** START **
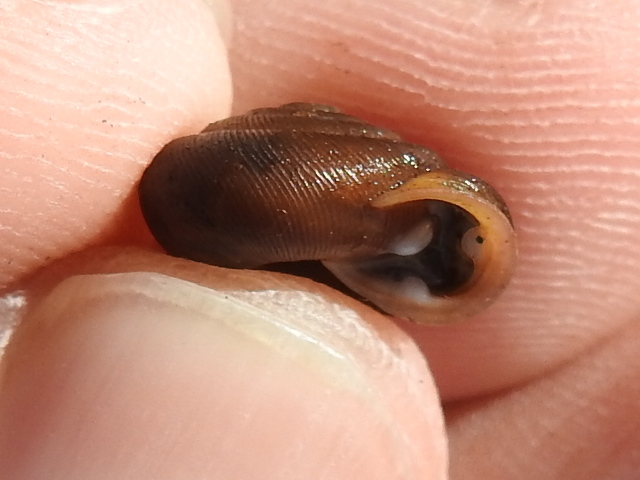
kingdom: Animalia
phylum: Mollusca
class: Gastropoda
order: Stylommatophora
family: Polygyridae
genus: Triodopsis
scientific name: Triodopsis hopetonensis
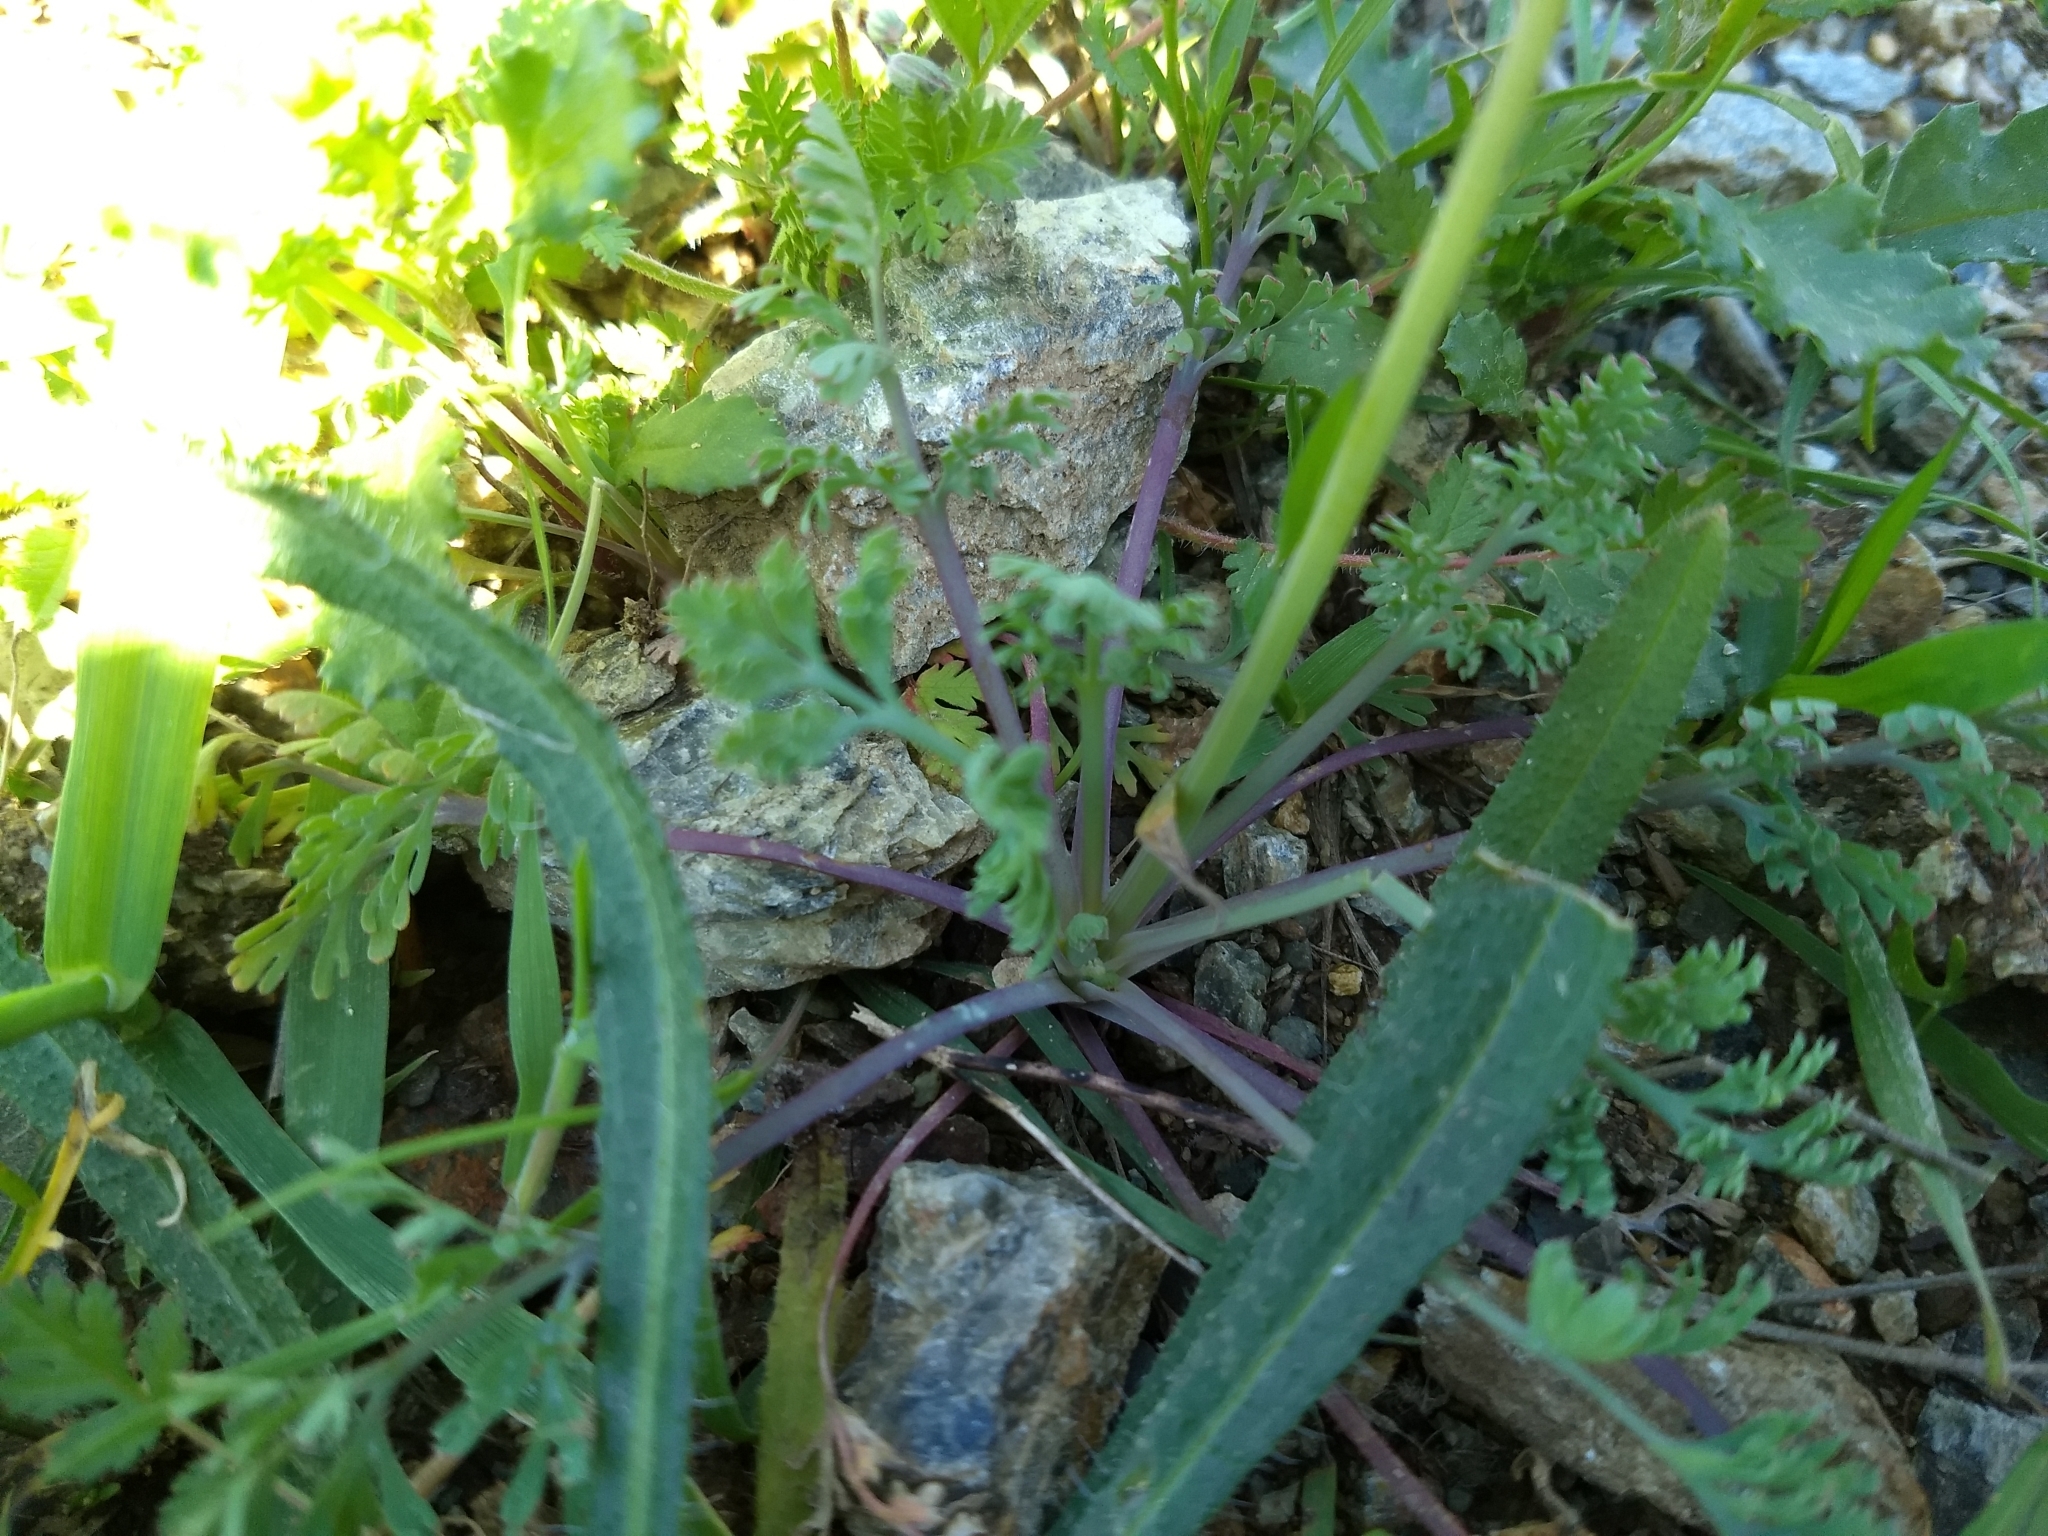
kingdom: Plantae
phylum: Tracheophyta
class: Magnoliopsida
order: Ranunculales
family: Papaveraceae
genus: Eschscholzia
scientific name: Eschscholzia californica
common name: California poppy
** END **
Can you write out all of the lines above again, substituting "species" for every "scientific name", keeping everything else the same and leaving out the pictures?

kingdom: Animalia
phylum: Mollusca
class: Gastropoda
order: Stylommatophora
family: Polygyridae
genus: Triodopsis
species: Triodopsis hopetonensis
kingdom: Plantae
phylum: Tracheophyta
class: Magnoliopsida
order: Ranunculales
family: Papaveraceae
genus: Eschscholzia
species: Eschscholzia californica
common name: California poppy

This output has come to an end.